=== TASK DATA ===
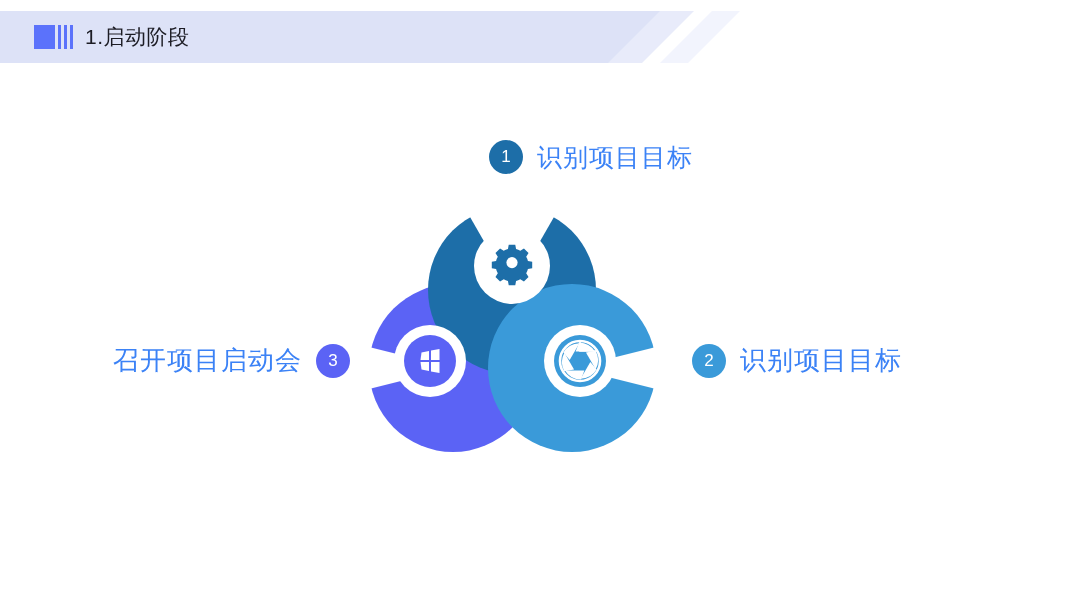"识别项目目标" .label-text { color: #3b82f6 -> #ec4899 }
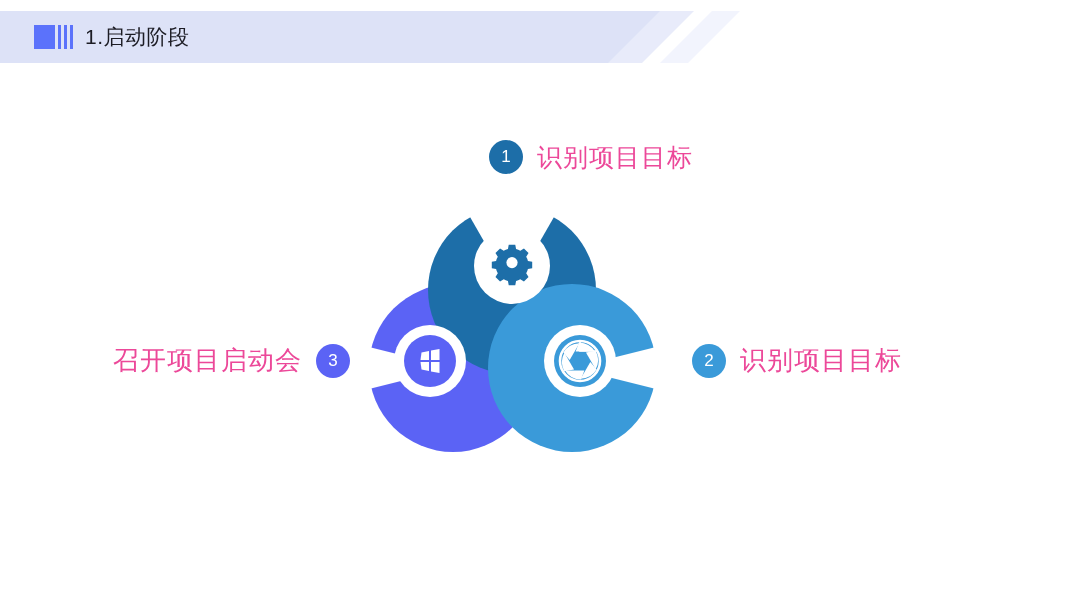"召开项目启动会" div.label-text { html: <div>召开项目启动会</div> -> none }
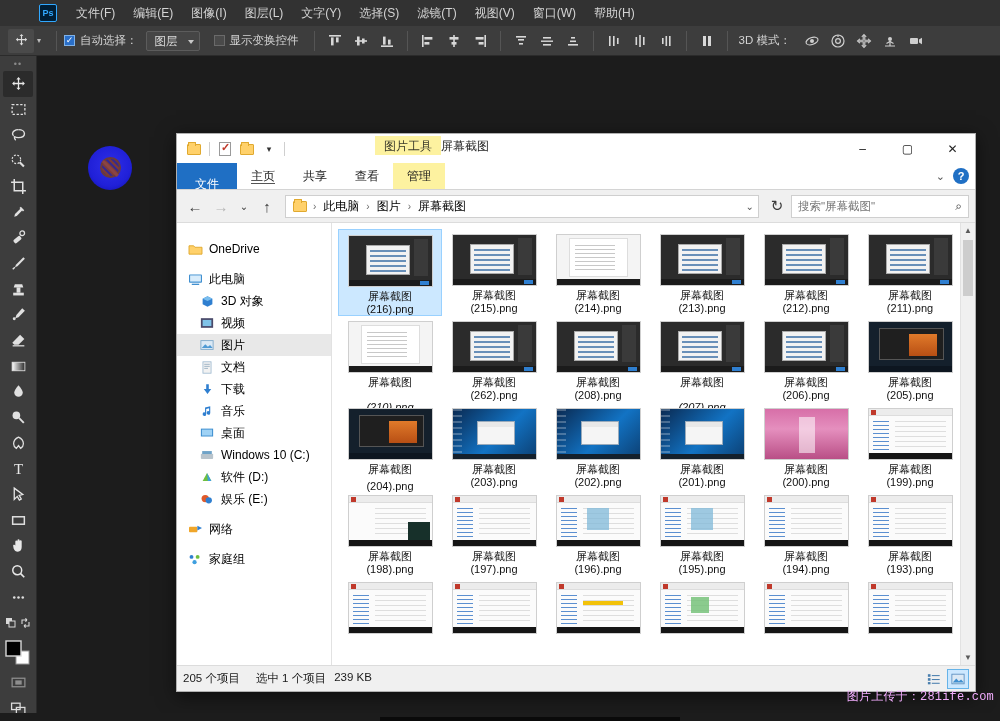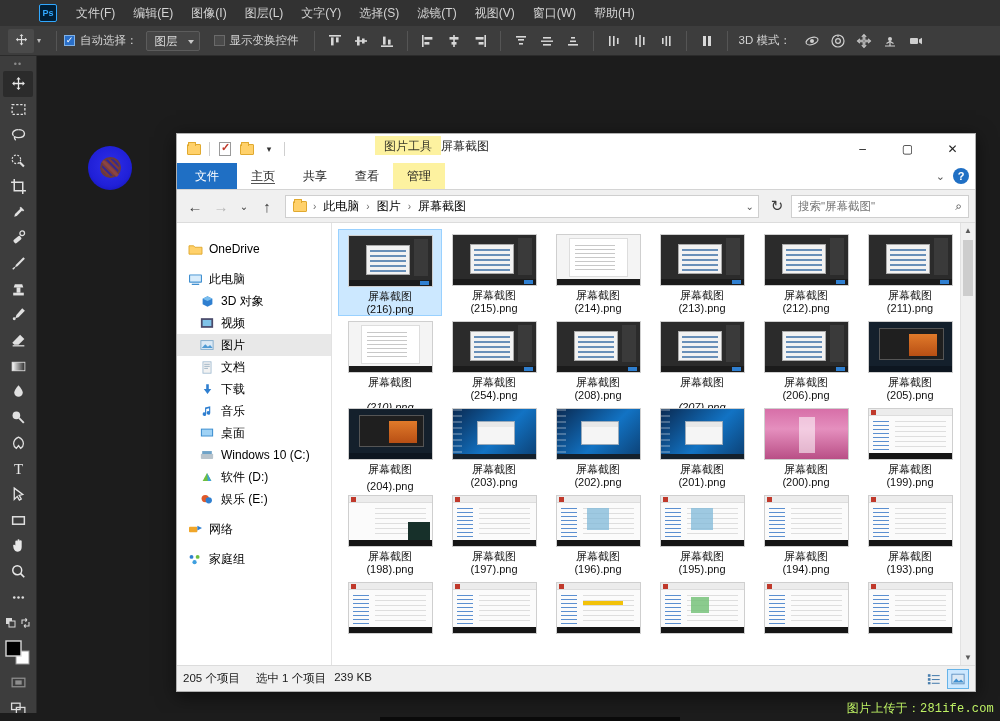"文件" .ex-tab.file { padding: 0 18px -> 8px 18px }
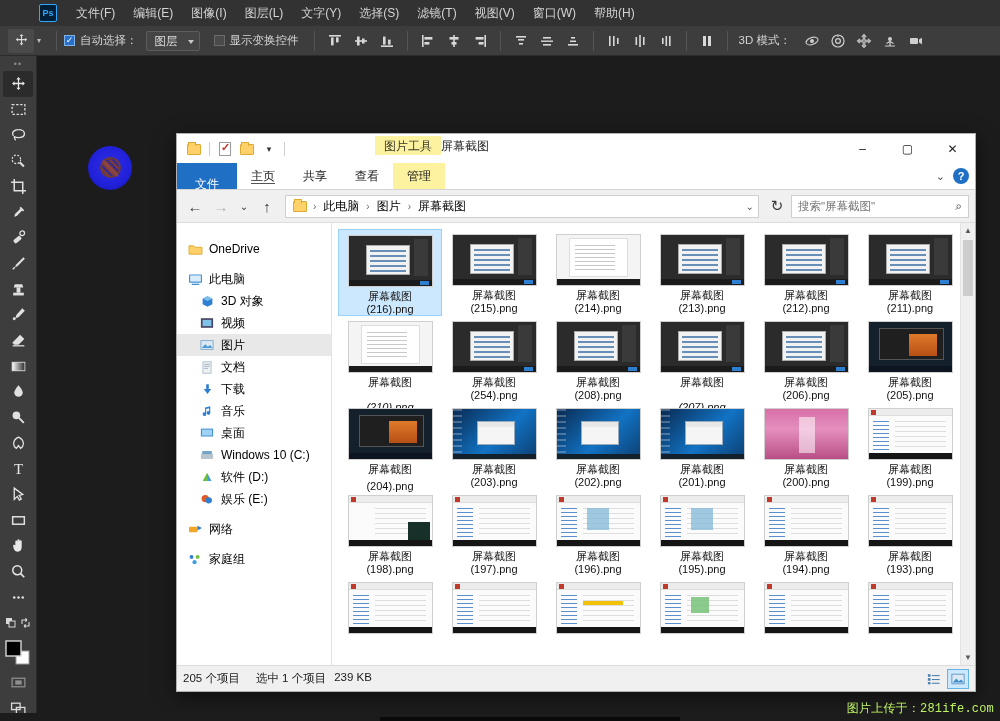"(254).png" div.fname { text: 254 -> 262 }
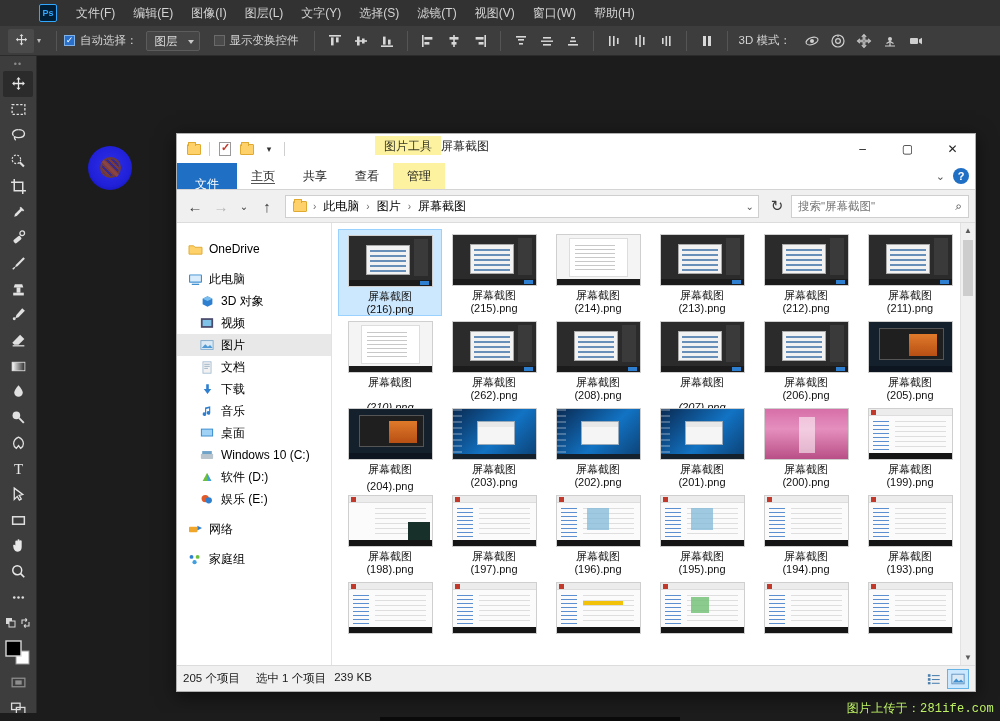"图片上传于：" .watermark { bottom: 4px -> 16px; color: #bef264 -> #f0abfc }
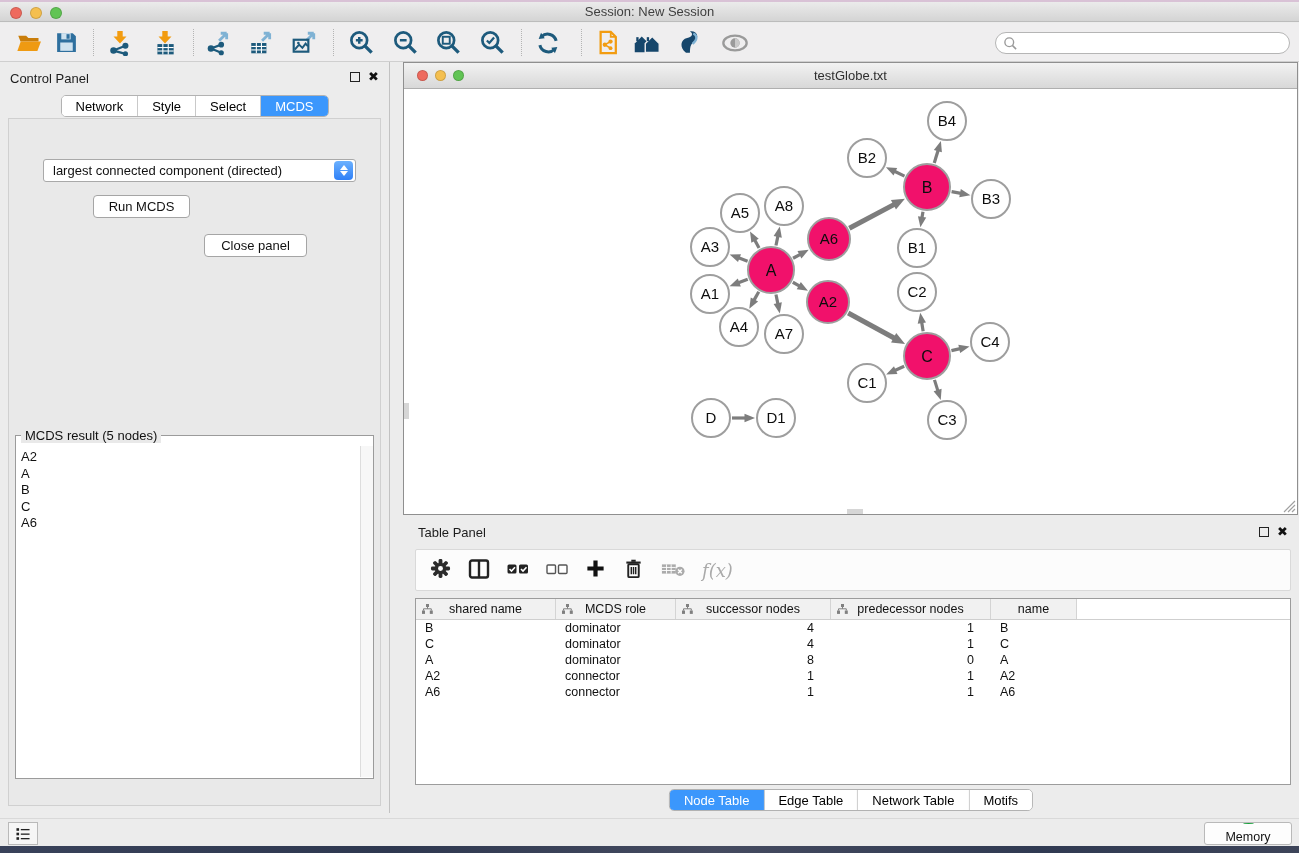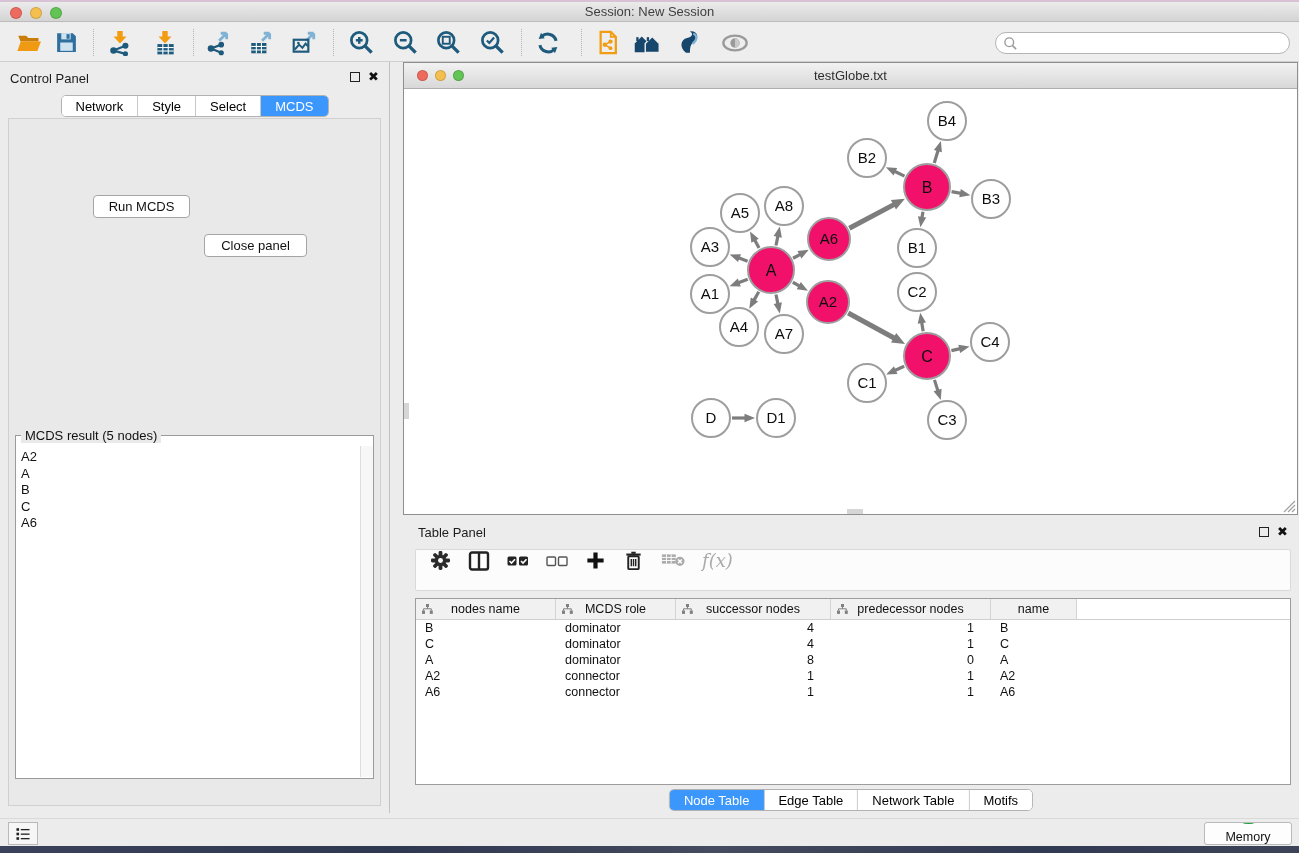"largest connected component (directed)" div { html: none -> <div> <span>largest connected component (directed)</span> <span> <span></span> <span></span> </span> </div> }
===
→ WHAT YOU WILL DO: Excluding all pictures, output exactly the lines from the line containing "html: <div>召开项目启动会</div> ->" through the last line of the entries above.

→ SOLUTION FOR THIS PROBLEM:
"召开项目启动会" div.label-text { html: <div>召开项目启动会</div> -> none }
"文件" .ex-tab.file { padding: 0 18px -> 8px 18px }
"(254).png" div.fname { text: 254 -> 262 }
"图片上传于：" .watermark { bottom: 4px -> 16px; color: #bef264 -> #f0abfc }
"largest connected component (directed)" div { html: none -> <div> <span>largest connected component (directed)</span> <span> <span></span> <span></span> </span> </div> }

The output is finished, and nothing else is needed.